Last Friday was a meeting of the Trademark Public Advisory Committee, and USPTO trademark management gave a presentation. You can see the slide deck here. Slide 15 is particularly interesting for those of us who have been worried about owner email addresses.
It will be recalled that on February 6, 2020 the Acting Commissioner for Trademarks released Examination Guide 1-20 which for the first time stated that trademark applications, even those represented by attorneys, would be required to reveal to the USPTO their personal email addresses. Not only that, the USPTO was going to publish that personal email address to the world, thus available for data mining by scammers and spearphishers.
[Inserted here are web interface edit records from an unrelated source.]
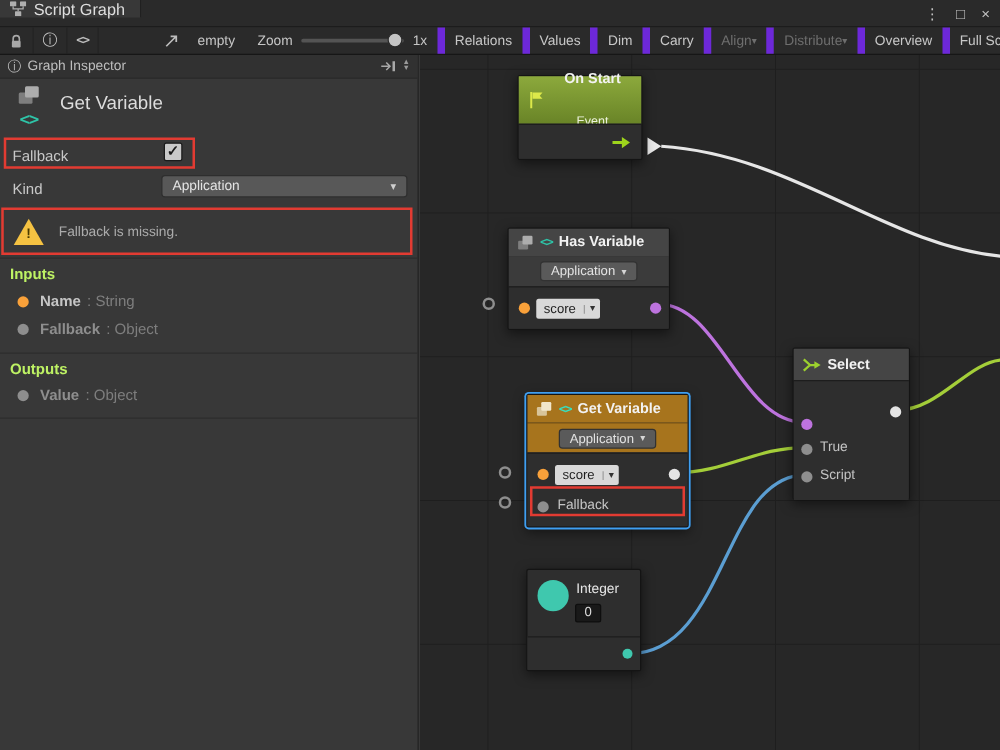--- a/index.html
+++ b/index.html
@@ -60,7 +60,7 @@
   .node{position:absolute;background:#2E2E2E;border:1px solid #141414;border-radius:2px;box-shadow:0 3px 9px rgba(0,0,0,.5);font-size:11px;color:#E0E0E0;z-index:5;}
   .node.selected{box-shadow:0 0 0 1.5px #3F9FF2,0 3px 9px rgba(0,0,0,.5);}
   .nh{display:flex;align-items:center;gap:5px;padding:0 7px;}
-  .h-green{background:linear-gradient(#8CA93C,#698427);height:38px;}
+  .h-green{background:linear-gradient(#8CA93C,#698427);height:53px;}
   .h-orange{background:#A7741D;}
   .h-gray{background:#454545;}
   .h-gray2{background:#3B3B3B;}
A couple of days later, one hundred and ninety-nine trademark practitioners wrote to the Acting Commissioner expressing grave concerns about this. The bad thing that was imminent was that on Saturday, February 15, 2020 the Trademark Office was going to change TEAS in a way that would require provision of the applicant’s personal email address even in cases where the applicant had retained counsel. You can see the letter here.
At 4:32 PM on Friday, February 14 (the day before the planned rollout of the new software), the Acting Commissioner blinked. The software got revised and the Examination Guide got revised, and it was no longer going to be required that the applicant would have to reveal his or her personal email address. Instead, it was only required that the email address be one “chosen by” the applicant. The Acting Commissioner eventually responded to the one hundred and ninety-nine trademark practitioners as you can see here. The only corrective action taken by the Trademark Office, unfortunately, was to mask the email address in the “status” tab of TSDR. But the email address continued to be open for data mining in the “documents” tab of TSDR. the applicant email address also continued to be available to data mining in other public-facing databases and public APIs (application programming interfaces).
Now we see this slide 25 (quoted above) which the Trademark Office presented to the TPAC last Friday. In this slide the Trademark Office tells the TPAC that it:
plan[s] to mask the owner email address field in TEAS and TEASi documents viewable in TSDR. This includes submissions viewable in the documents tab, all application programming interfaces (APIs), and PDF downloads.
The specific reference to APIs seems to be in direct response to the letter from the 199 practitioners. I am not aware that anybody else, including any professional association that contacted the Trademark Office about this, mentioned APIs as being of concern. As far as I am aware only the 199 practitioners raised this particular concern of the Trademark Office securing the APIs.
It is a bit disappointing that the Trademark Office did not go to the trouble to communicate any of this to the 199 practitioners. In particular given that so far as I am aware nobody other than the 199 practitioners raised the issue of securing the APIs, it is disappointing that when the Trademark Office decided to secure the APIs, it did not to to the trouble to communicate this to the 199 practitioners. We had to learn about it by accident, while reviewing the slides that the Trademark Office presented to the TPAC Committee last week.
But if the USPTO does actually fulfill this commitment about thoroughly masking the email address, it will reduce the harm caused by this collection of applicant email addresses. I can’t shake the worry, however, that the Trademark Office might slip up and permit dataminers to gain access to the applicant email addresses despite efforts to prevent it.